Will and I. An old collage I made.  A statement on my way of "being"


It takes way more effort and energy for me to establish a routine and see to tasks of everyday life than it seems to take other people.  I have a planner.  If I don't write an appointment down in that planner it doesn't happen.  I don't think I could survive a week in the "real" world without it.  I even have to write down things like, "go to the grocery store", "call your family", "put on deodorant", and "drink more water".  I see other mothers effortlessly keeping appointments, looking very "together", while I struggle to keep up.  In fact, I get my hair styled so that I don't have to comb it and it will still look great.  If I had longer hair the world would surely know my secret.  I have baskets and drawers in my house so that I can literally throw things in them, close them and my house will still look neat.  Note to friends, beware before opening ANYTHING up in my house, I am not responsible for any injuries that may occur.  I often wear mismatched socks.  I don't care if they match so long as they serve their purpose.  Luckily it's a fad right now.  I really try hard to look "good" when going out in public with the "guys" in my life, but if the folks we encountered followed us home they'd find a slightly different story.  Don't get me wrong I love to get dressed up and be shown off, and this is true of everyone to an extent.  I just bet they'd be surprised at what they'd find in my dresser drawers. (One day I brought the boys into our bedroom, opened drawers on either side of the dresser.  One side was neatly folded and organized; the other side looked like a few families of mice had been nesting in it for a decade or two.  I said, "Which side is Dad's?"  They both pointed to the organized side, and started laughing.)
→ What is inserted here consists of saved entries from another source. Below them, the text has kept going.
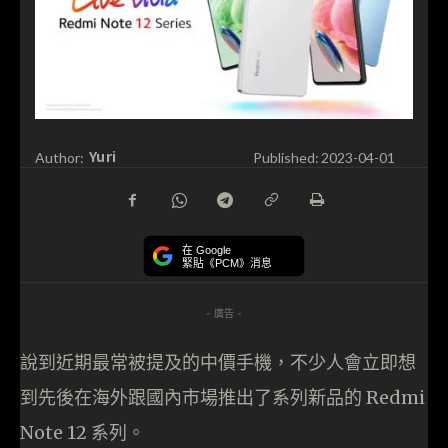
Yuri
Author:
Published:
2023-04-01
在 Google
緊貼《PCM》消息
- 廣告 -
說到近期最常被提及的中價手機，不少人會立即想
到先後在海外跟國內市場推出了系列新品的 Redmi
Note 12 系列。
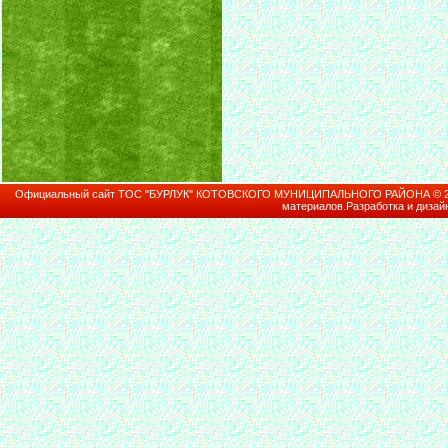
Официальный сайт ТОС "БУРЛУК" КОТОВСКОГО МУНИЦИПАЛЬНОГО РАЙОНА © 2026В
материалов.Разработка и дизай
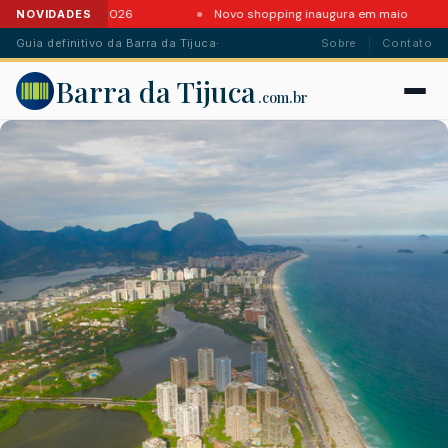
es da Barra em 2026
Novo shopping inaugura em maio
NOVIDADES
Guia definitivo da Barra da Tijuca
·
Sobre
Contato
Barra da Tijuca
.com.br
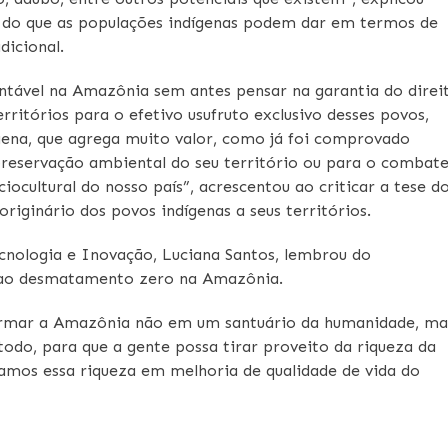
” do que as populações indígenas podem dar em termos de
dicional.
tável na Amazônia sem antes pensar na garantia do direi
territórios para o efetivo usufruto exclusivo desses povos,
ígena, que agrega muito valor, como já foi comprovado
 preservação ambiental do seu território ou para o combat
cultural do nosso país”, acrescentou ao criticar a tese d
riginário dos povos indígenas a seus territórios.
Tecnologia e Inovação, Luciana Santos, lembrou do
 ao desmatamento zero na Amazônia.
ormar a Amazônia não em um santuário da humanidade, ma
do, para que a gente possa tirar proveito da riqueza da
amos essa riqueza em melhoria de qualidade de vida do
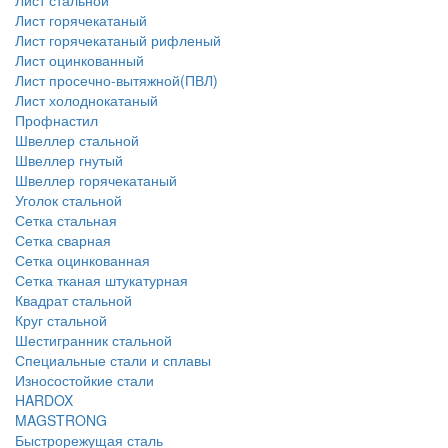
Лист стальной
Лист горячекатаный
Лист горячекатаный рифленый
Лист оцинкованный
Лист просечно-вытяжной(ПВЛ)
Лист холоднокатаный
Профнастил
Швеллер стальной
Швеллер гнутый
Швеллер горячекатаный
Уголок стальной
Сетка стальная
Сетка сварная
Сетка оцинкованная
Сетка тканая штукатурная
Квадрат стальной
Круг стальной
Шестигранник стальной
Специальные стали и сплавы
Износостойкие стали
HARDOX
MAGSTRONG
Быстрорежущая сталь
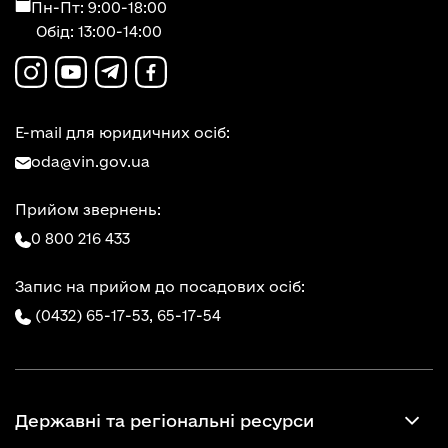
Пн-Пт: 9:00-18:00
Обід: 13:00-14:00
E-mail для юридичних осіб:
oda@vin.gov.ua
Прийом звернень:
0 800 216 433
Запис на прийом до посадових осіб:
(0432) 65-17-53,
65-17-54
Державні та регіональні ресурси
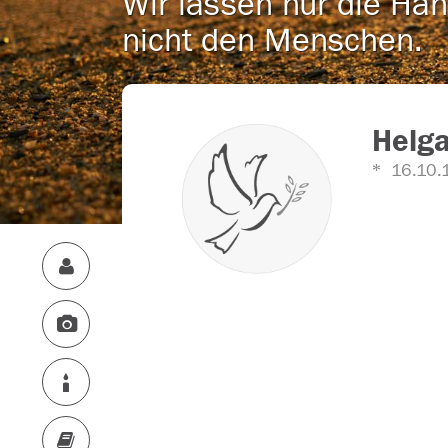
Wir lassen nur die Han
nicht den Menschen.
Helga
16.10.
I'm not going to try to change who I am, fundamentally as a person.  I just want to show myself a little respect, and to be a little more "with it" for my family.  I want to practice being present in the now, instead of far away in my mind.  So this year, I am going to attempt to be a little more grounded in tending to daily tasks.  I plan only on changing those things which will make me healthier, and more "responsible".  Even if I have to make charts of charts in order to keep on it.  Good luck to me.

1 comment:

  1. The haircut thing, yeah, that's totally me. Except that I'm even worse, in that I get my hair cut short only about every six months, then I let it grow out until I can't stand it any more. I usually comb it with my fingers as long as I can get away with it, then complain about how I need a haircut for a few more months.